Emergence of differential calculus is caused by need to solve specific physical objectives. It is supposed that the person owning differential calculus is able to take derivative of various functions. Can you take derivative of the function expressed by fraction?

## Instruction

1. Any fraction has numerator and a denominator. In the course of finding of a derivative from **fraction** it will be required to find separately derivative numerator and a denominator derivative.

2. To find a derivative from fraction, a numerator derivative to a domnozhta on a denominator. Subtract the denominator derivative multiplied by numerator from the received expression. Divide result into a denominator in a square.

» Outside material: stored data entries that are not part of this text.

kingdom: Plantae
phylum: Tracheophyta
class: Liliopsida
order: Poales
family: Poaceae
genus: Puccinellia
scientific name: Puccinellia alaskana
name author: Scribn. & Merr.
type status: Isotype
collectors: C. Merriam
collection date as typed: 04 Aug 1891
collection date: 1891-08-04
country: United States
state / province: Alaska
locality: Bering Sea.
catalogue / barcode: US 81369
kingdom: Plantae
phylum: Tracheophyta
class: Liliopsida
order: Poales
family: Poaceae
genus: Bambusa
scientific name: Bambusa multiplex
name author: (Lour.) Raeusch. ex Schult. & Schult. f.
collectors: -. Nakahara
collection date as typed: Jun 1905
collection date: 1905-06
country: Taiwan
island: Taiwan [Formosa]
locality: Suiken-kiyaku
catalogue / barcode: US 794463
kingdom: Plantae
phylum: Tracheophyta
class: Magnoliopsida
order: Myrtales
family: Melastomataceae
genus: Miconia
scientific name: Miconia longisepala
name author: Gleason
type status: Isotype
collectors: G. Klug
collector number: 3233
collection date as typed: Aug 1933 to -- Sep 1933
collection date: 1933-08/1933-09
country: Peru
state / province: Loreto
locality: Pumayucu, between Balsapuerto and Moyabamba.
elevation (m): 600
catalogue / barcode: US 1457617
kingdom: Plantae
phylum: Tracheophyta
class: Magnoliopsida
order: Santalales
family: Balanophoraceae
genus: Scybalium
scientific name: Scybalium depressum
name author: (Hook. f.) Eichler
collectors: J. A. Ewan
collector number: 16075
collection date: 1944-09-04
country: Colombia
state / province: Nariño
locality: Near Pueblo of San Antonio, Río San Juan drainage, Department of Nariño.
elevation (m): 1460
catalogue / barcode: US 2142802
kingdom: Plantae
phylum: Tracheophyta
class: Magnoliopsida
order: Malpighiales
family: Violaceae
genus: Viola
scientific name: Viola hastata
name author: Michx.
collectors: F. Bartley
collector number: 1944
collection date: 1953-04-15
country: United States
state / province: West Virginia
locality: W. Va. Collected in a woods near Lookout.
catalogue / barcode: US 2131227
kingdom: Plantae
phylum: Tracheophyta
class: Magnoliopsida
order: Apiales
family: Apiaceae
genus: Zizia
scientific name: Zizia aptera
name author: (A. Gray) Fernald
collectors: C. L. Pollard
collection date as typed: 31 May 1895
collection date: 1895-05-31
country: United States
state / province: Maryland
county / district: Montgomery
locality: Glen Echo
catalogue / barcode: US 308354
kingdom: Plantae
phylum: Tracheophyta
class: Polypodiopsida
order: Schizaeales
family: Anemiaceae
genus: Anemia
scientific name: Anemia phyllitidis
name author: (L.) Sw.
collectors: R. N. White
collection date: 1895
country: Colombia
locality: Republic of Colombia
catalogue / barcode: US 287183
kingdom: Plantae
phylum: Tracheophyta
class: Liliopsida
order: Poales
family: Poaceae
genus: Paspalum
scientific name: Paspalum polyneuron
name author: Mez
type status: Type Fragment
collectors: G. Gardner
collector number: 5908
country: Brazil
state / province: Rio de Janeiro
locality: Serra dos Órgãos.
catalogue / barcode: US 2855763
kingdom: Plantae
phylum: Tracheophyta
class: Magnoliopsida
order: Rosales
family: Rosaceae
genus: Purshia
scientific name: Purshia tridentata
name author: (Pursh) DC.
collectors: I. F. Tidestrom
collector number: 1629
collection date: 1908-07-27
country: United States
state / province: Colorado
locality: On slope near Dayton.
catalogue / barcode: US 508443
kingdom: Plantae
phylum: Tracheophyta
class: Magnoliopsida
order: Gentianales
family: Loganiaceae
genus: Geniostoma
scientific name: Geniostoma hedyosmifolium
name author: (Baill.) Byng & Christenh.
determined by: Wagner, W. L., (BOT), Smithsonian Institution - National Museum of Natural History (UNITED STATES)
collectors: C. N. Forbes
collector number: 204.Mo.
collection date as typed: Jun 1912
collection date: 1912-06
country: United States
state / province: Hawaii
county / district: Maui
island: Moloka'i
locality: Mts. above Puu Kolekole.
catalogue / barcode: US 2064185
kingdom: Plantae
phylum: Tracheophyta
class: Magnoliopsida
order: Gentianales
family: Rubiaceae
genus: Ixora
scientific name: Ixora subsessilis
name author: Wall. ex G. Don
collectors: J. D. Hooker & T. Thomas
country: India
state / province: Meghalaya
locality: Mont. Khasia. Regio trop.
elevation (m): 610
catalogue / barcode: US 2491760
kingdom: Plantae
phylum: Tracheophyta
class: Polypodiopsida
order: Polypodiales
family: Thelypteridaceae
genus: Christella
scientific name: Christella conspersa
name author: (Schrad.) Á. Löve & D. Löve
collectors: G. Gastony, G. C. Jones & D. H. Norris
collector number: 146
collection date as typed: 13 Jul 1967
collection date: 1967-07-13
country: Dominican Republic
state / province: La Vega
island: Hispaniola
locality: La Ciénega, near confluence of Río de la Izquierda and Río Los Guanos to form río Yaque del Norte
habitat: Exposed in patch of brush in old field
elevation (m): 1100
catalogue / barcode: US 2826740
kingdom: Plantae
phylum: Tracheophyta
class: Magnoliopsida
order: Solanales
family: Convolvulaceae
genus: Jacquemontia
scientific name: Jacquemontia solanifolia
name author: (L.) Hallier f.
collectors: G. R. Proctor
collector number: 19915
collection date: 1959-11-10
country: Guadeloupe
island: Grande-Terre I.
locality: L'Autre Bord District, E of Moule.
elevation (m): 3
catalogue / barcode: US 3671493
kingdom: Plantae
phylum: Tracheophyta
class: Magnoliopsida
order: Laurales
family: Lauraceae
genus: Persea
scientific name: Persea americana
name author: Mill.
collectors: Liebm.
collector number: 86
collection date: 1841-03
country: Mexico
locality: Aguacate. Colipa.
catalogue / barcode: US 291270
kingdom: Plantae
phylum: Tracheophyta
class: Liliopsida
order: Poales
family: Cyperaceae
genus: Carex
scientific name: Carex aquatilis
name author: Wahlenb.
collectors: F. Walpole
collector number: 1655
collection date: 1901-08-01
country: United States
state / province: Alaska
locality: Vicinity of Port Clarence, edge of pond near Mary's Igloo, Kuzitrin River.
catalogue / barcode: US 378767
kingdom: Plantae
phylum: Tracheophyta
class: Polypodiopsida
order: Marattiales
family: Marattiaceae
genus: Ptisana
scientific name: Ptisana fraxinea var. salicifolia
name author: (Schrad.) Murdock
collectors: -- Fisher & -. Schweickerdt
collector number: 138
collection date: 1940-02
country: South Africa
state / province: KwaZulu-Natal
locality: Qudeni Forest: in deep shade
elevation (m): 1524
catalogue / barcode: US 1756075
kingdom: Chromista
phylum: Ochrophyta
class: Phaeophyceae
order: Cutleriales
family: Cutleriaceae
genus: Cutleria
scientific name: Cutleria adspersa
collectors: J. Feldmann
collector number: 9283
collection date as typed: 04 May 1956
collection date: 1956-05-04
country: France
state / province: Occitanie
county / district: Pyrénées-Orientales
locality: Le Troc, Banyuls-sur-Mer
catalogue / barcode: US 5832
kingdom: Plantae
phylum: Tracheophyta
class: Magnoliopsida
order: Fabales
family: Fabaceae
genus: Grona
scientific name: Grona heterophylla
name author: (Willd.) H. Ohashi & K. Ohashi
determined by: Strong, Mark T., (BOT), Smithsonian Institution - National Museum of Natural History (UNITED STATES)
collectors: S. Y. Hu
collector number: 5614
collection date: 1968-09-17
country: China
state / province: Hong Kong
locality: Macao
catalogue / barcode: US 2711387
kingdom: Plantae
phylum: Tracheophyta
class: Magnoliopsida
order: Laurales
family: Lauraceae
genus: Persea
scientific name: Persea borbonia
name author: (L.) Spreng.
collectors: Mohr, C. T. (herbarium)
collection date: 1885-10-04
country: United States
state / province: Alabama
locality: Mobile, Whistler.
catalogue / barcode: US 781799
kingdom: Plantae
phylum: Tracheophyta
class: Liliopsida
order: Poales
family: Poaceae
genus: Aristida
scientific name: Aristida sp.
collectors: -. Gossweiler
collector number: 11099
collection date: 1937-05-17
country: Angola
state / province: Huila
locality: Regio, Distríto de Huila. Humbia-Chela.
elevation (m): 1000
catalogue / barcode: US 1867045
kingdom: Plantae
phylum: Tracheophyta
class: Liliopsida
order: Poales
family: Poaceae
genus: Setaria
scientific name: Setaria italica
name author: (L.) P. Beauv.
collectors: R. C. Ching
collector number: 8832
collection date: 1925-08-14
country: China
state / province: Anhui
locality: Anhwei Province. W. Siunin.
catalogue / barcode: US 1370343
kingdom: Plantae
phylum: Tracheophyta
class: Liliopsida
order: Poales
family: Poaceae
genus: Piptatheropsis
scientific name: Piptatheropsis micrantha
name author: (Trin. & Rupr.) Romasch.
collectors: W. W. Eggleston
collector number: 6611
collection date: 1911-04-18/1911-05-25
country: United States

3. Example of 1 [sin (x)/cos (x)]’ = [sin’ (x) · cos (x) — cos’ (x) · sin (x)] / cos? (x) = [cos (x) · cos (x) + sin (x) · sin (x)] / cos? (x) = [cos? (x) + sin? (x)] / cos? (x) = 1 / cos? (x).

4. The received result is nothing else as tabular value of derivative function of a tangent. It also is clear, the sine relation to a cosine and is, by definition, a tangent. So, tg (x) = [sin (x)/cos (x)]' = 1/cos? (x).

5. Example 2 [(x? — 1) / 6x]’ = [(2x · 6x — 6 · x?) / 6?] = [12x? — 6x?] / 36 = 6x? / 36 = x? / 6.

6. A special case of fraction is such fraction which has in a denominator unit. It is simpler to find a derivative from fraction of a such type: it is enough to present of it in the denominator form with degree (-1).

7. Example (1 / x)' = [x^(-1)]' =-1 · x^(-2) =-1/x?.